11.01.2017 in Adaptation Mario Bard, AED Canada, Motorisation, Motorisation, PROJETS AED, Religieuses, Tanzanie, Voyager avec l'AED

Tanzanie
un véhicule pour la paroisse de Namswea

Située au sud de la Tanzanie dans le diocèse de Mbinga, Namswea est une paroisse immense qui compte plus de 11 300 fidèles et compte treize sites extérieurs où se déroulent les célébrations liturgiques et les temps de catéchèse. Certains d’entre eux sont situés jusqu’à 50 kilomètres!

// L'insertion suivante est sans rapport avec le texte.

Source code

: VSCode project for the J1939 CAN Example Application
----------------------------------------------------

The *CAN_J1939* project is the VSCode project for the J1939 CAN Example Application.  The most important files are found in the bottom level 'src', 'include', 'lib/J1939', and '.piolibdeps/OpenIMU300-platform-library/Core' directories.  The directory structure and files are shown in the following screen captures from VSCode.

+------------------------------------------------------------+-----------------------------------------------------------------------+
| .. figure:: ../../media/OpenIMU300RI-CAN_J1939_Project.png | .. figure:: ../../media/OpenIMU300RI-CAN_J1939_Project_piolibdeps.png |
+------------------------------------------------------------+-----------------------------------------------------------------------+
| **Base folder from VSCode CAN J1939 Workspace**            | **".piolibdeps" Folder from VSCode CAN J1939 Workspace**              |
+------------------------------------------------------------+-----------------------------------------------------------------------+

Les enfants de  la paroisse de  Namswea reçoivent leur Première Communion 

 

Cela fait longtemps que les prêtres qui travaillent ici espéraient un véhicule. Avec pareille distance, ils ne pouvaient se rendre facilement et aussi souvent qu’ils le voulaient en visite sur ces sites. Et bien que la catéchèse ait toujours été assurée par des catéchistes dévoués, les habitants des localités très éloignées n’avaient pas l’occasion de participer à la messe ni de recevoir les sacrements.

Sans compter toutes les personnes qui dépendent d’une aide matérielle et médicale. À défaut de véhicule, cette aide ne pouvait leur parvenir. Beaucoup de gens malades auraient pu être sauvés s’il avait été possible de les amener dans une clinique…

 
Nos bienfaiteurs ont offert 27 550 dollars pour l’achat d’un véhicule tout terrain, solide et adapté au mauvais état des routes. Une belle surprise pour le Père Odin Kapinga, qui a déclaré avec joie et gratitude : « Je prie pour vous, je ne peux rien dire d’autre que cela ».

Maintenant, les gens des villages éloignés n’ont plus à attendre en vain qu’un prêtre vienne distribuer les sacrements, rende visite aux malades et aux nécessiteux afin de les conseillers. Merci du fond du cœur à tous les bienfaiteurs!